One aspect of the film now jumps out at me: Loudun was a city with high, impregnable walls that allowed the persecuted Huguenots to live in safety alongside Catholics. In one of the opening scenes, Father Grandier celebrates the walls, created by special dispensation from Louis XIII, as providing both protection from religious persecution and individual freedom.

It’s understandable why Mark Kermode, in his introduction to my Criterion Collection DVD of the movie, calls this Russell’s greatest film, because for the first time he combined his extraordinary visual and musical sensibility “with a solid political underpinning”. Wait? Isn’t this a film about the Catholic Church?
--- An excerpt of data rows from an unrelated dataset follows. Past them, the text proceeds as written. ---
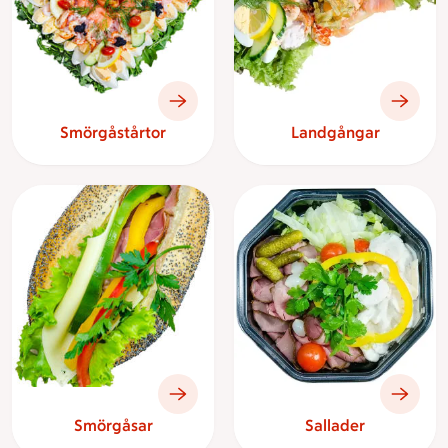
Smörgåstårtor
Landgångar
Smörgåsar
Sallader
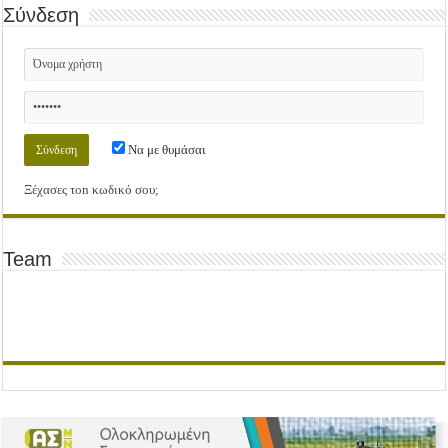
Σύνδεση
Να με θυμάσαι
Ξέχασες τοn κωδικό σου;
Team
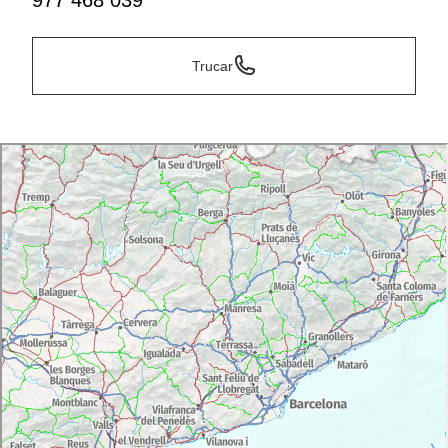
977 468 039
Trucar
Yes and no, because Cardinal Richelieu is merging the power of Church and state while Louis XIII entertains at his decadent court, brilliantly portrayed in the film’s opening scene where a practically naked king arises on stage as Botticelli’s Venus.

I watched The Devils one more time after having just seen Robert Bresson’s The Trial of Joan of Arc (1962), another film based on historical fact – the script is taken directly from the court record of
her trials. St Joan and Father Grandier are each put to death for political, not religious reasons, though churchmen used accusations of heresy to burn them, in spite of knowing these were not true. So it follows, at the moment of Grandier’s burning, the city walls of Loudun explode and come tumbling down. And Grandier’s last words are: “Don’t look at me, look at your city, your city is destroyed, your freedom is destroyed also.”

The orgiastic scenes with lots of female nudity have aroused intense controversy since its appearance, but they are secondary to the plot. Compare those scenes, and the characters central to them, to the figure of Father Grandier. The former are cartoonish and recognised as such by the townspeople who look on. The latter, Grandier, has enjoyed carnal love with women and become secretly married to a woman he loves, but undergoing severe torture will not confess to a heresy he did not commit. He dies a true martyr with a nobility similar to St Joan of Arc.

Those who, in the name of God and decency, have condemned The Devils, have been ill-served by their preoccupation with nakedness and sex. They missed the meaning of Russell’s masterpiece.